▶ [Page excerpt]
---

Blogs > Jim Collins' Editor's Notebook

Jim Collins is editor emeritus of The News-Herald and also serves as executive in residence at Lakeland Community College. His popular weekly column appears each Sunday in Comment in The News-Herald.

Wednesday, July 3, 2013

Darkest things happen during the day's darkest hours

Nothing good happens after midnight.

I have heard Conrad Straube say that a hundred times, perhaps 200.

I know exactly what he means by that. As a cop on the street for many years before becoming Willoughby’s police chief, he was a first-hand witness to the carnage, insanity and various forms of criminal activity that take place in the early-morning hours.

And when he said he saw a lot of the seamy side of life taking place after midnight, he knew precisely of where he spoke.

Conrad recently retired as chief. Fortunately for the city, he was succeeded by another outstanding chief, Jack Beckwith.

I have been privileged to know every chief in Lake County since 1950, as well as many from surrounding communities — places such as Euclid, Lyndhurst, Mayfield, Mayfield Heights and Hunting Valley.

---

▶ [Data extract]
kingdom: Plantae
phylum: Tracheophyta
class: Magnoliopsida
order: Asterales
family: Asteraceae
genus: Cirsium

---

▶ [What you will do]
**a.** In the column, switch "midnight" to "one o'clock" throughout the part that opens with the words containing "Wednesday, July 3, 2013" and closes with "where he spoke.".
**b.** Sum up the column in two sentences.
The listing is separate material with no connection to the column.

▶ [Answers]
**a.**
Wednesday, July 3, 2013

Darkest things happen during the day's darkest hours

Nothing good happens after one o'clock.

I have heard Conrad Straube say that a hundred times, perhaps 200.

I know exactly what he means by that. As a cop on the street for many years before becoming Willoughby’s police chief, he was a first-hand witness to the carnage, insanity and various forms of criminal activity that take place in the early-morning hours.

And when he said he saw a lot of the seamy side of life taking place after one o'clock, he knew precisely of where he spoke.

**b.** The writer has often heard Conrad Straube, a longtime street cop who became Willoughby's police chief, say that nothing good happens after midnight, a saying rooted in the carnage, insanity and crime he witnessed in the early-morning hours. Straube recently retired and was succeeded by Jack Beckwith, and the writer has known every Lake County chief since 1950.